Bac de français : l’alpha et l’omega d’un système malade

par Boris Enet |  publié le 13/06/2025

Un demi-million d’élèves de première passaient leurs épreuves anticipées de français ce vendredi. La dernière épreuve reine, en matière d’orientation, à cause d’un calendrier fou.

Anne Bisagni-Faure, rectrice de la région académique Auvergne-Rhône-Alpes et rectrice de l'académie de Lyon distribue les épreuves du baccalauréat français 2025 au lycée Charles Mérieux, le 13 juin 2025 à Lyon. (Photo : Albin Bonnard / Hans Lucas via AFP)

Depuis la réforme du baccalauréat en 2019, souhaitée par Jean-Michel Blanquer, les formules ont été variées et changeantes, sans compter l’épreuve de la Covid, venue compliquer la donne. Que le ministère de l’Éducation ne souhaite pas modifier une énième fois le calendrier scolaire peut s’entendre. Reste qu’il est inintelligible et inégalitaire pour les principaux concernés.

Dans la jungle fonctionnelle de Parcoursup, le baccalauréat de français reste la dernière épreuve nationale, anonymisée. Une forme de vestige fragile des temps anciens, quand le bac était un rituel aussi déterminant que le permis de conduire. Ce temps est révolu puisque l’orientation a désormais pris le dessus sur le premier diplôme du supérieur. Aucune nostalgie, à condition de clarifier les processus.

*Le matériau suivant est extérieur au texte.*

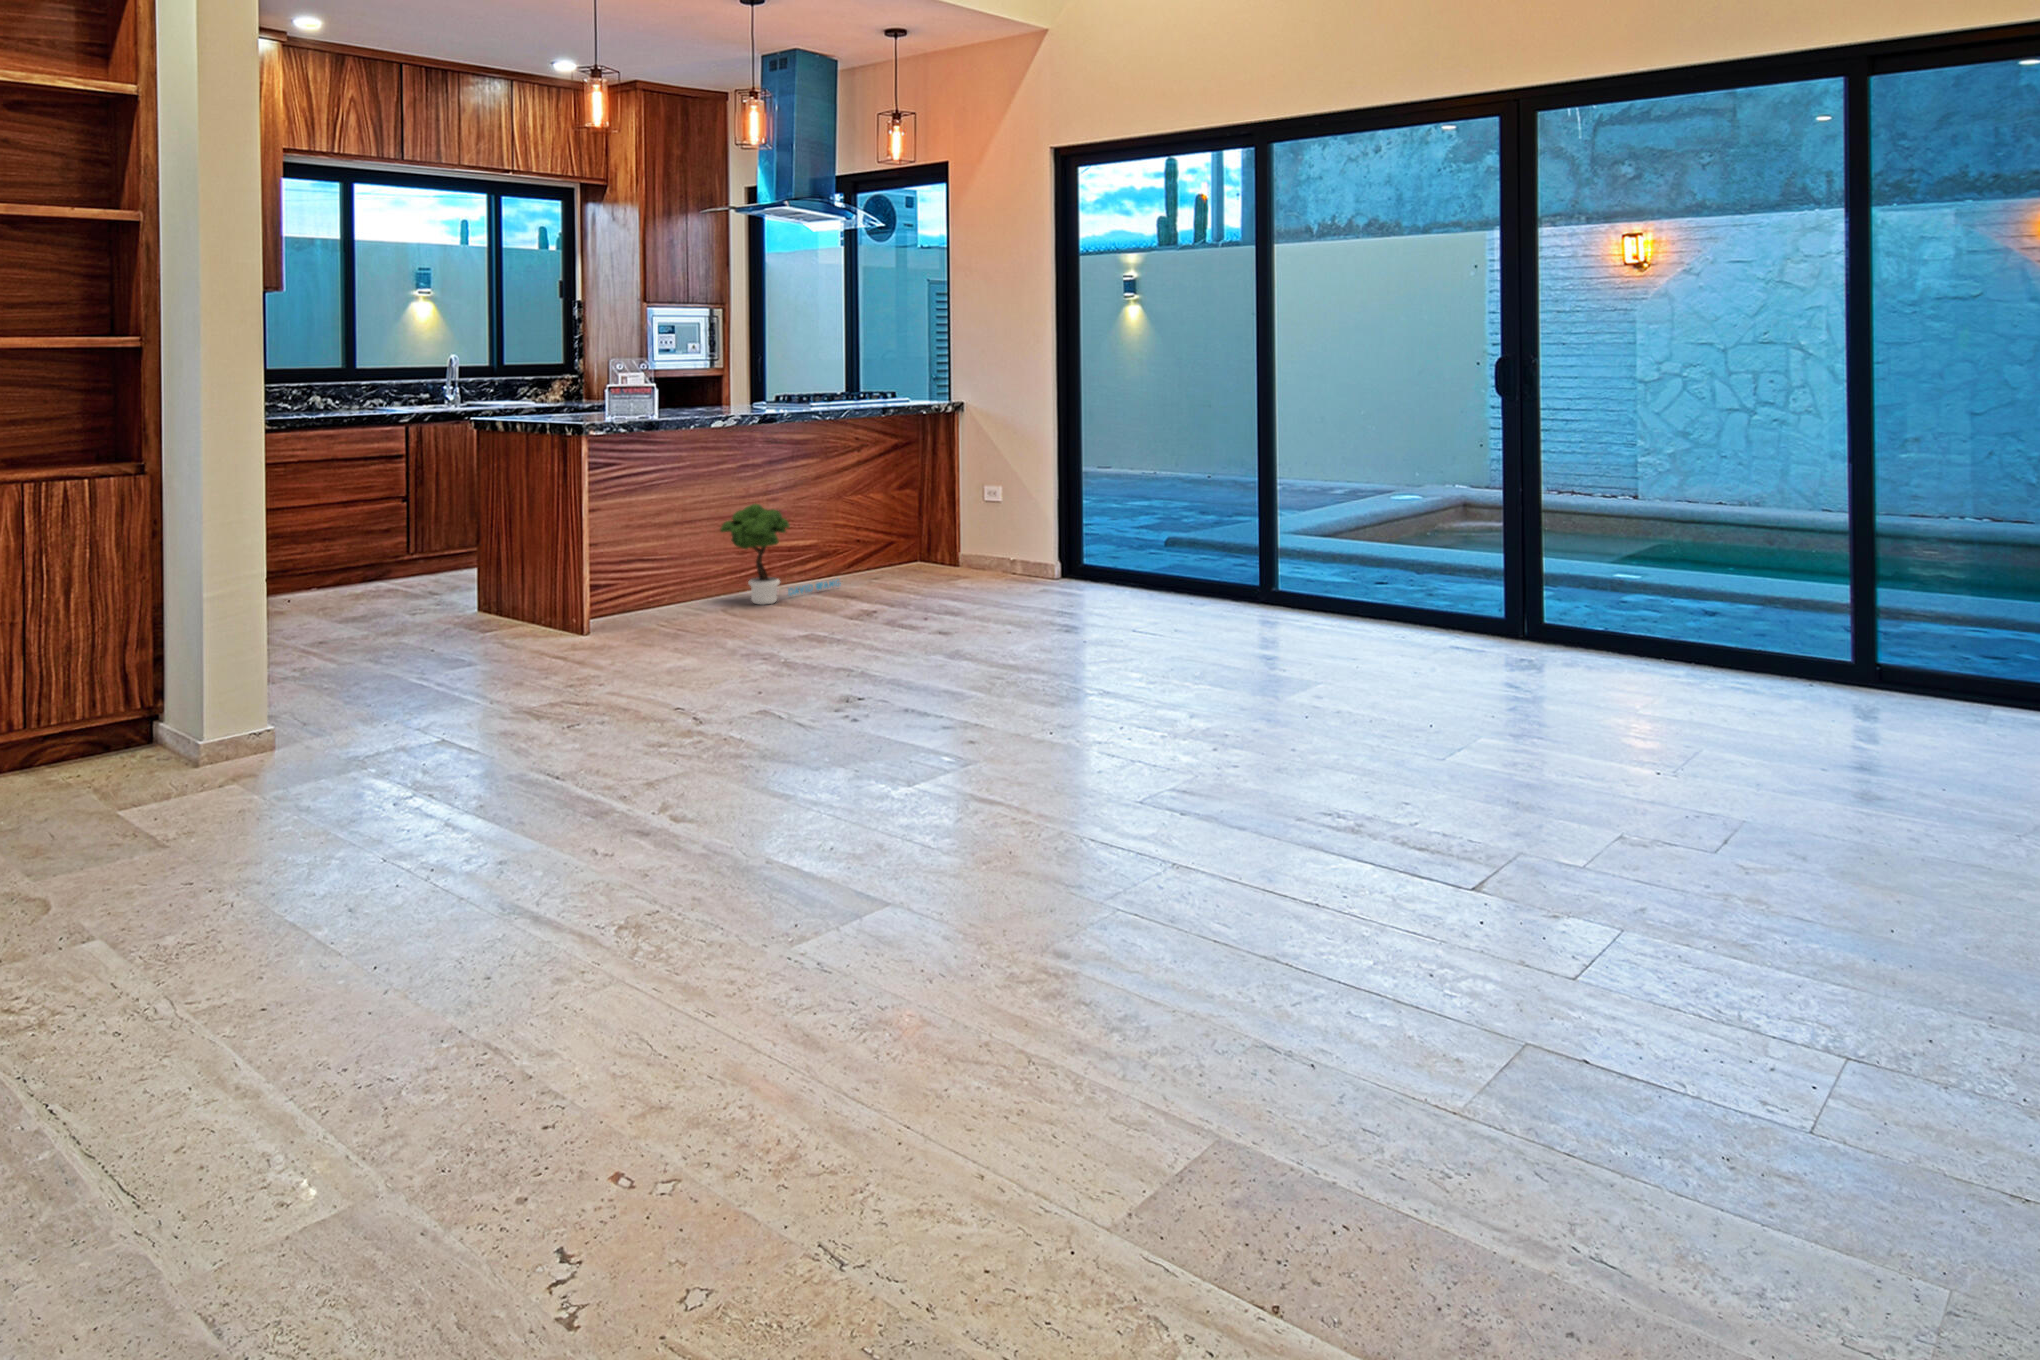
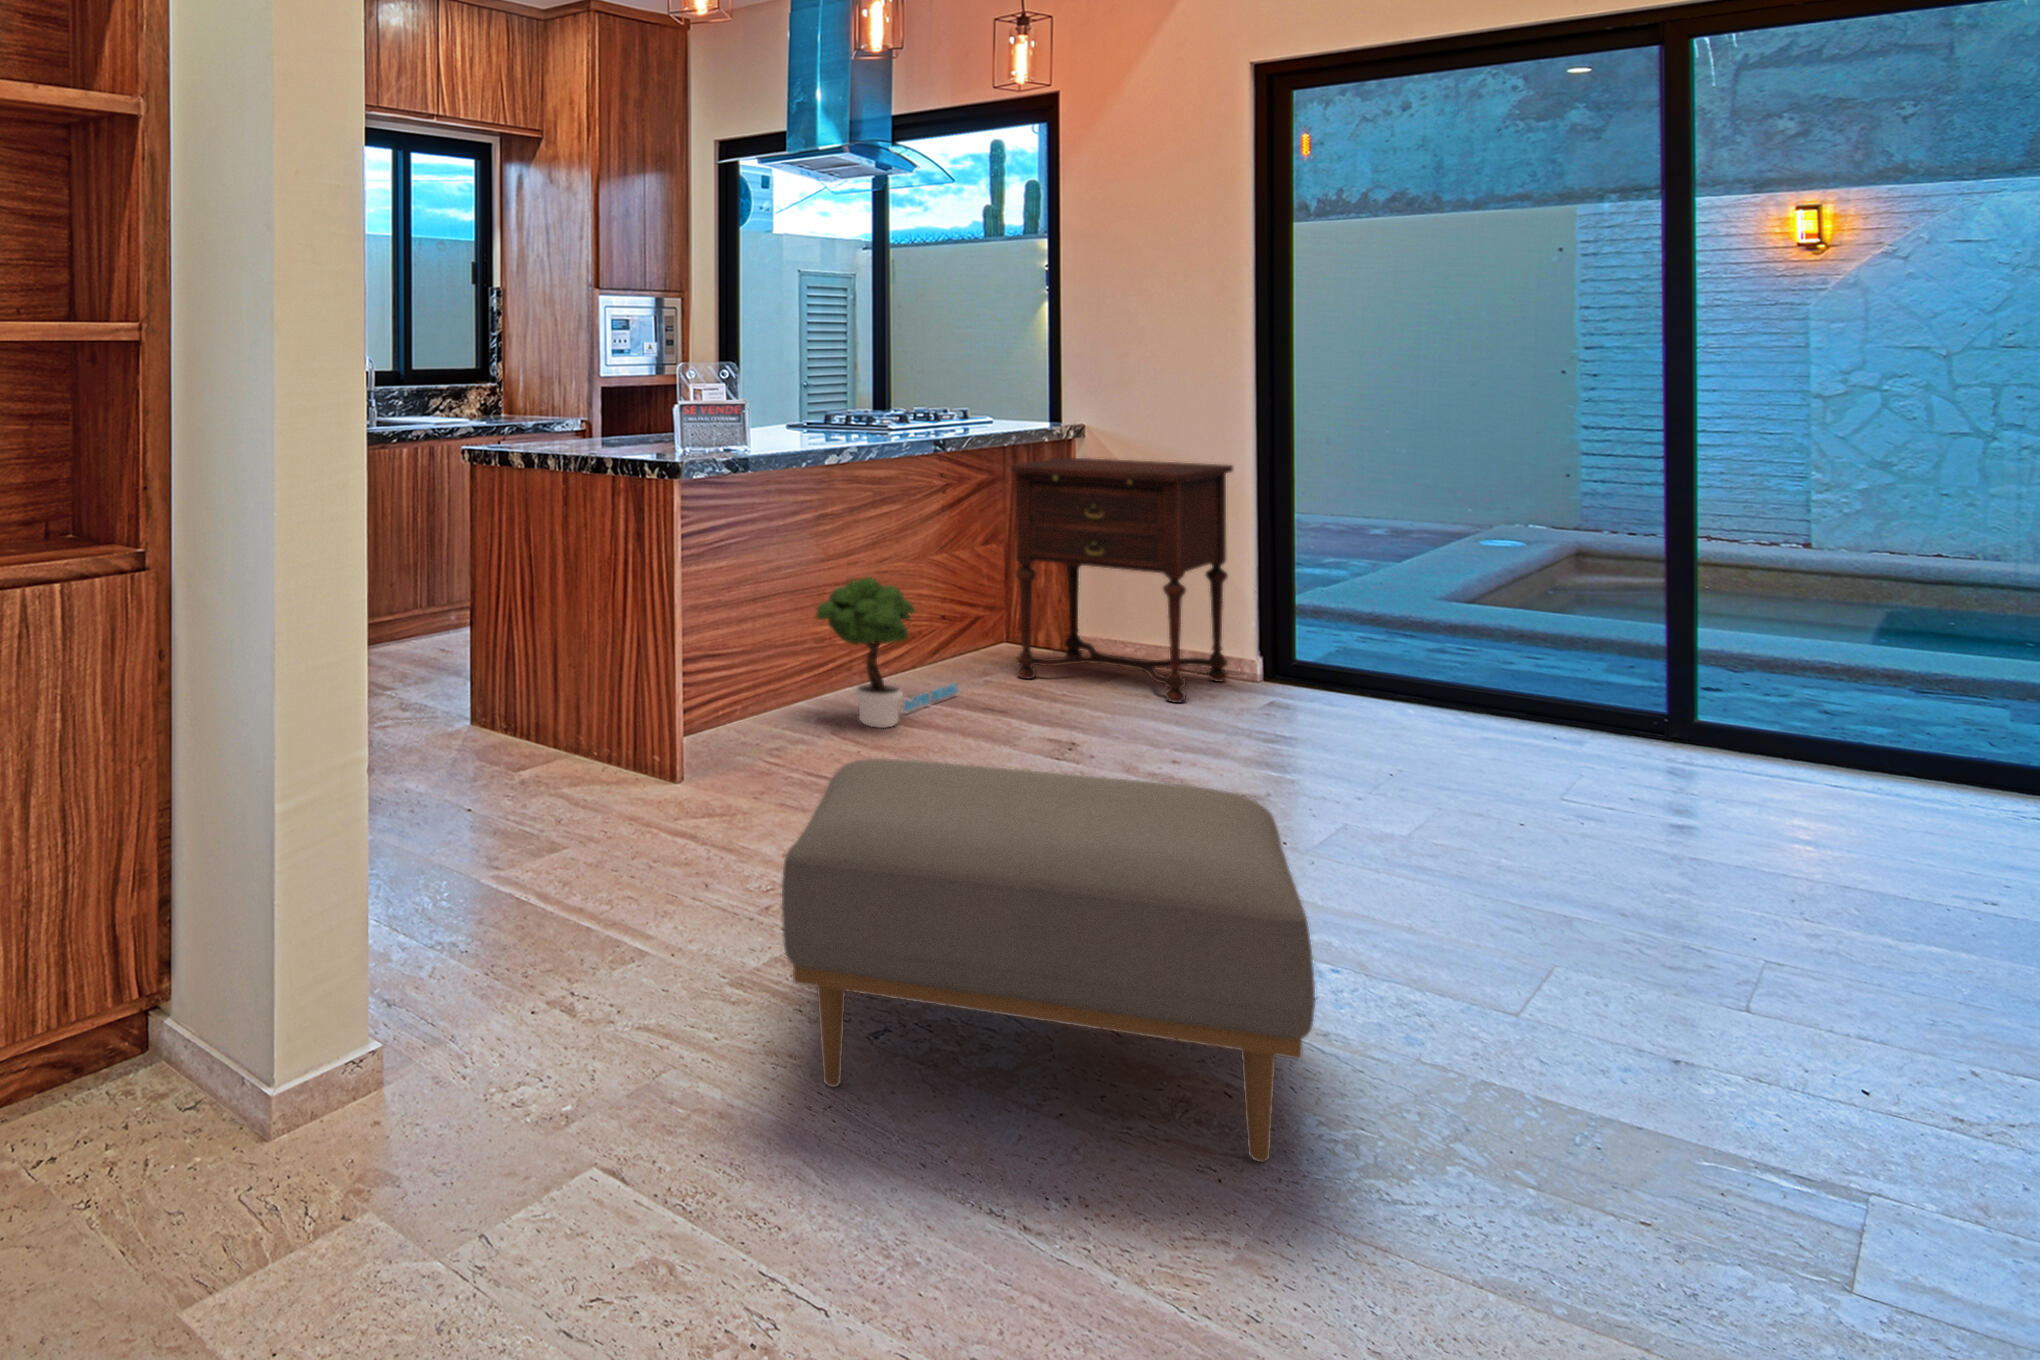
side table: none [894,425,1042,589] -> present [1011,457,1233,703]
ottoman: none [490,584,787,758] -> present [782,759,1315,1162]

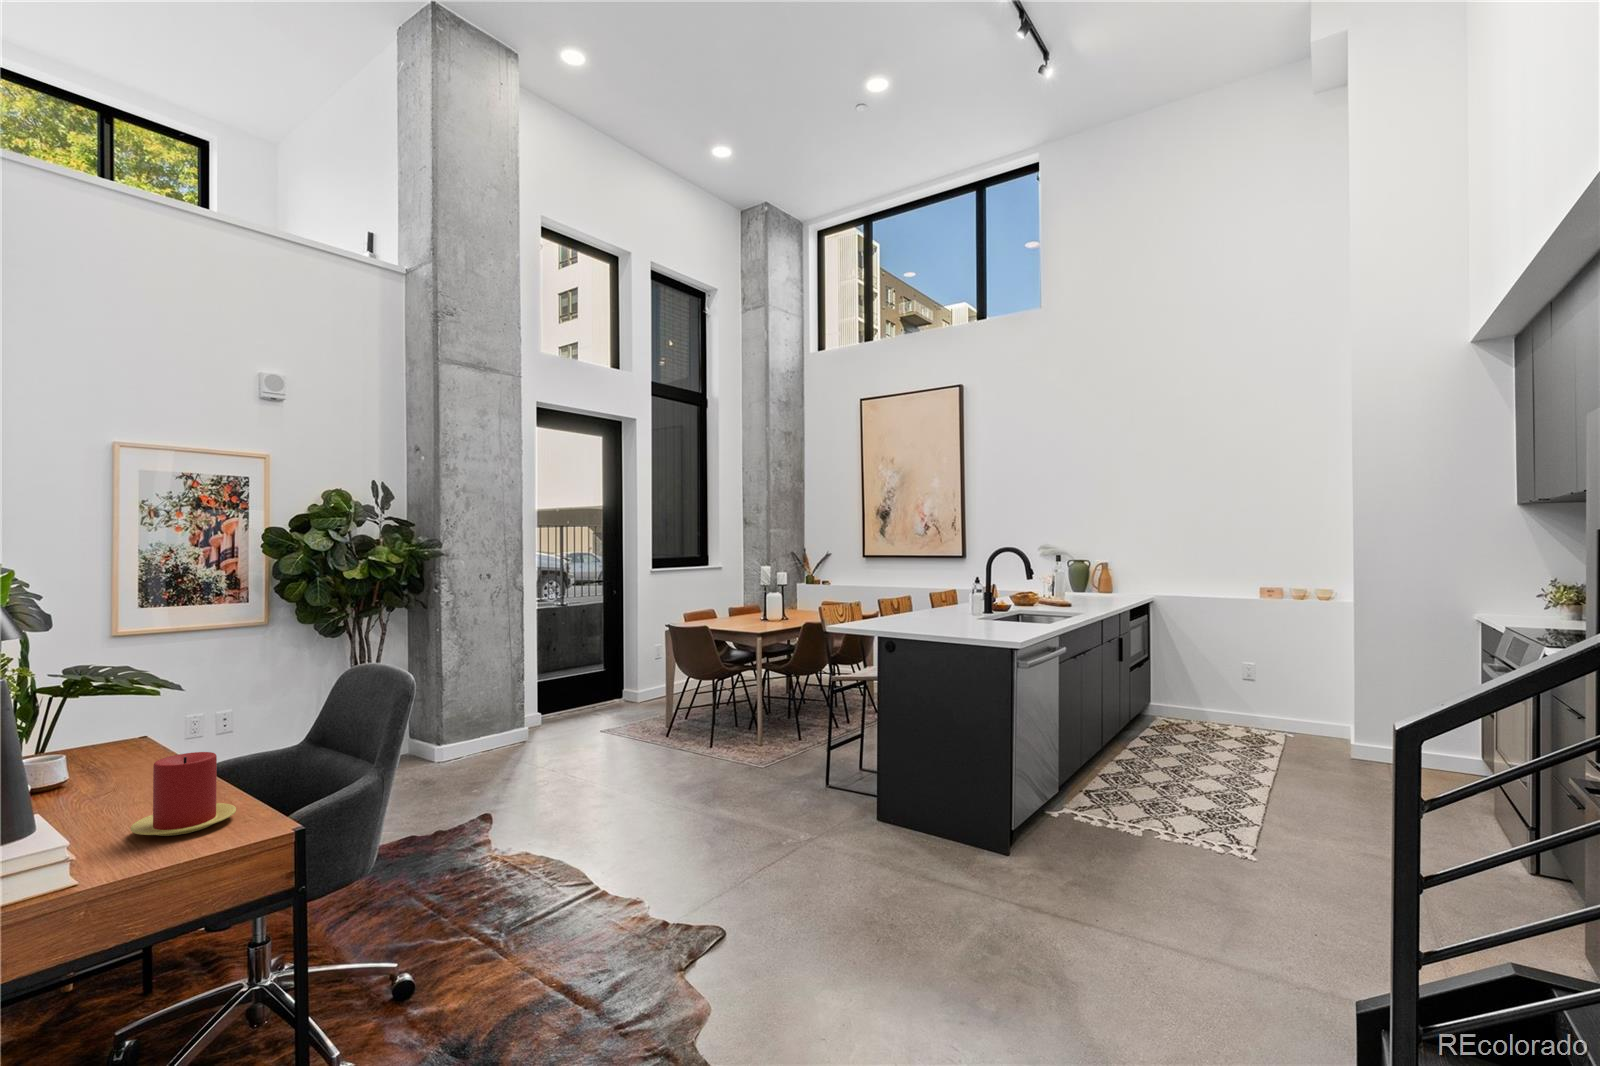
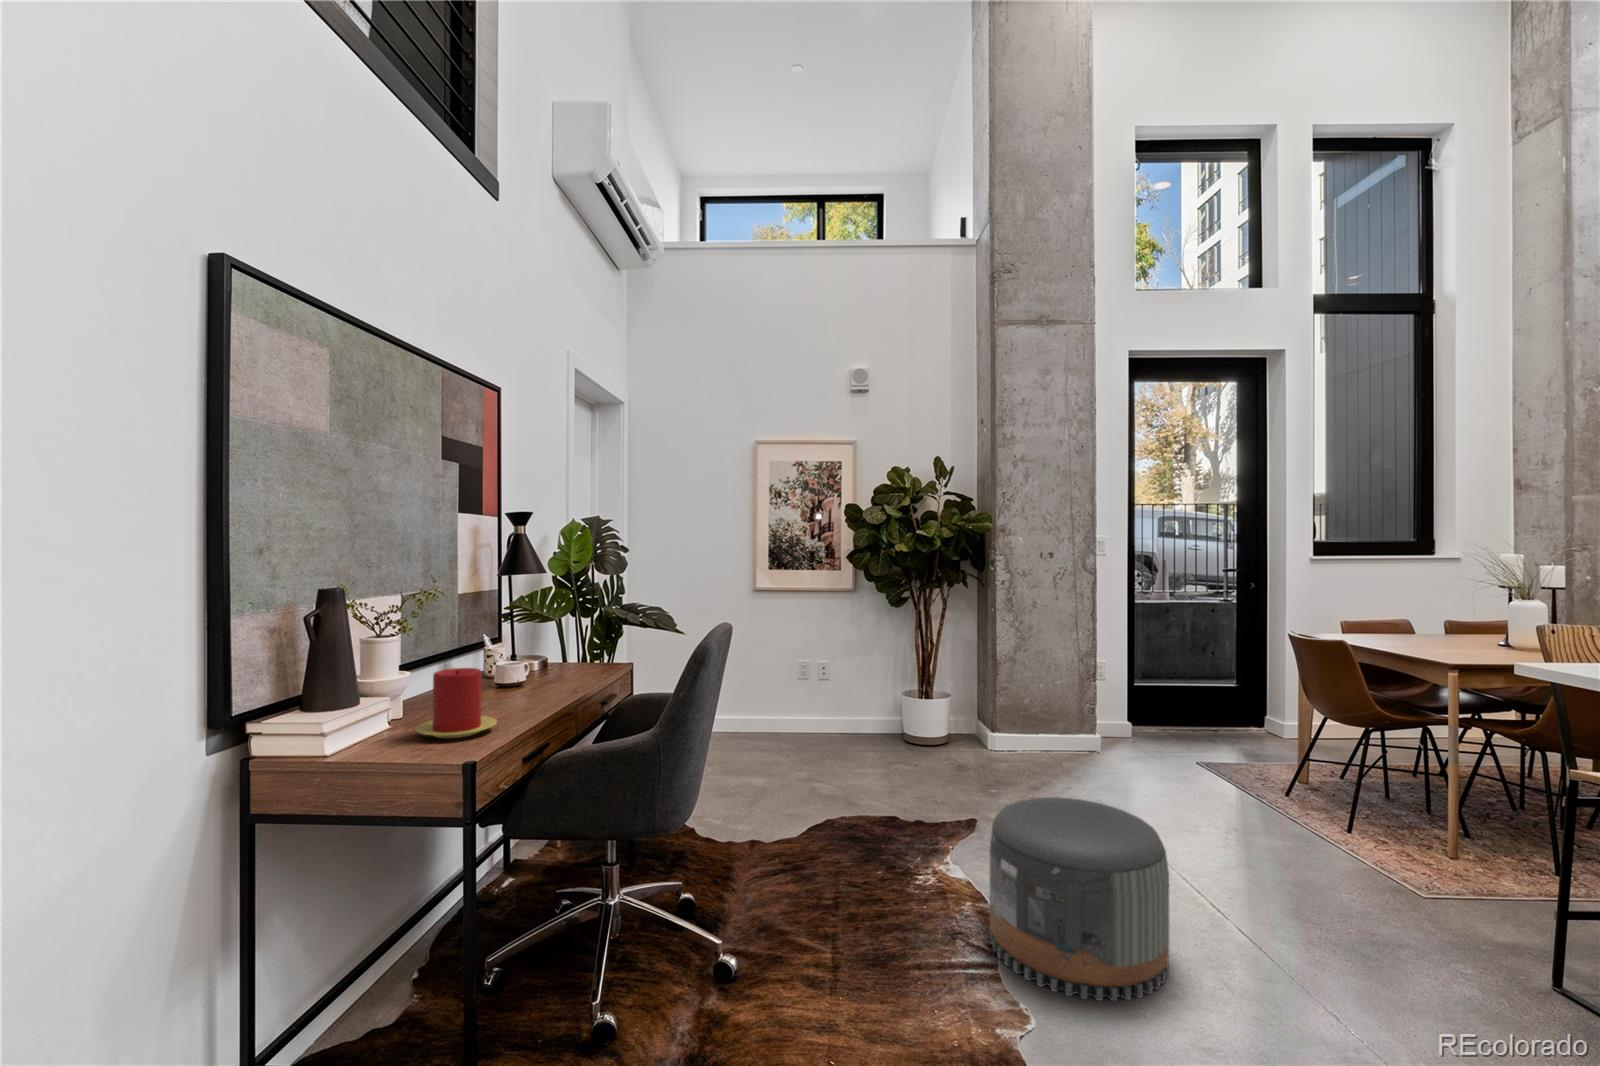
pouf: none [574,756,692,884] -> present [990,797,1169,1001]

Les élèves l’ont compris, les familles également, mais l’institution scolaire fait semblant : le bac demeurerait une institution intacte. Dans l’incapacité de trancher entre les nécessités de l’orientation et la vieille institution bonapartiste du bachot, le calendrier fait la part belle à l’épreuve de français puisque les autres sont devenues des pis-aller tardifs sans conséquence, une fois les orientations actées pour les élèves les plus brillants. Repoussés en juin, les enseignements de spécialité, la philosophie et le grand oral – pourtant présenté comme une évolution majeure – n’ont aucune incidence pour des élèves assurant leurs évaluations au contrôle continu sur le dernier cycle du lycée (première et terminale).

Ce constat a poussé les établissements prestigieux du supérieur à coefficienter plus lourdement l’épreuve anticipée de français, considérant qu’elle demeurait la plus homogène et la moins inégalitaire qu’il soit entre les élèves. La réalité est évidemment toute autre. Elle présupposerait des commissions d’harmonisation efficientes sur l’ensemble du territoire, et une préparation idoine pour l’ensemble des lycéens – une bonne plaisanterie quand on connait les rouages fatigués de la rue de Grenelle. Mais il y a plus grave.

Alors que chacun reconnaît le mal être d’une jeunesse angoissée, dont la fragilité psychique interroge toutes les générations, indépendamment du milieu social, les mêmes engagent une partie de leur avenir toujours plus précocement. À 15 ans, dès le printemps en classe de seconde, il leur est demandé de sélectionner des disciplines et d’en écarter d’autres. À 16 ou 17 ans, ils jouent l’avenir de leur orientation, sans toujours le savoir, avec des algorithmes musclés accordant une place de choix au français au détriment du reste des disciplines.

Ici, nulle remise en cause de la sélection des meilleurs élèves. Que les évaluations soient prises en compte pour sélectionner les performances des élèves n’est pas la pire des recommandations et le plus absurde des critères. Mais la condition d’une telle sanction ne peut se faire que sur la transparence.

Le vieux bac, dans son ancienne version, s’apparentait à une épreuve à caractère national, comportant plusieurs épreuves en une semaine. Sans être la panacée, elle avait sa raison d’être et sa logique. Parcoursup, plate-forme décriée mais au final efficiente, a supplanté la réalité d’un diplôme tombé en désuétude, à l’exception des enfants de milieux populaires pour lesquels il conserve un sens. La confusion provient du maintien d’un bac déprécié, relégué par Parcoursup et dans le même temps, d’une épreuve anticipée de français au poids maximisé auprès d’adolescents, inconscients de l’importance de cette épreuve dans leur orientation sélective future.

Au regard des derniers évènements tragiques, cela peut sembler peu de chose, mais c’est particulièrement symptomatique d’un système qui perd crédibilité et sens auprès des 650 000 jeunes concernés, n’en connaissant pas toutes les arcanes. Dans ce domaine aussi, il faut revoir la copie, avec l’adoption de critères simples et lisibles. Dans la version actuelle, les enfants issus des milieux les plus précaires, socialement et affectivement, sont les premiers perdants.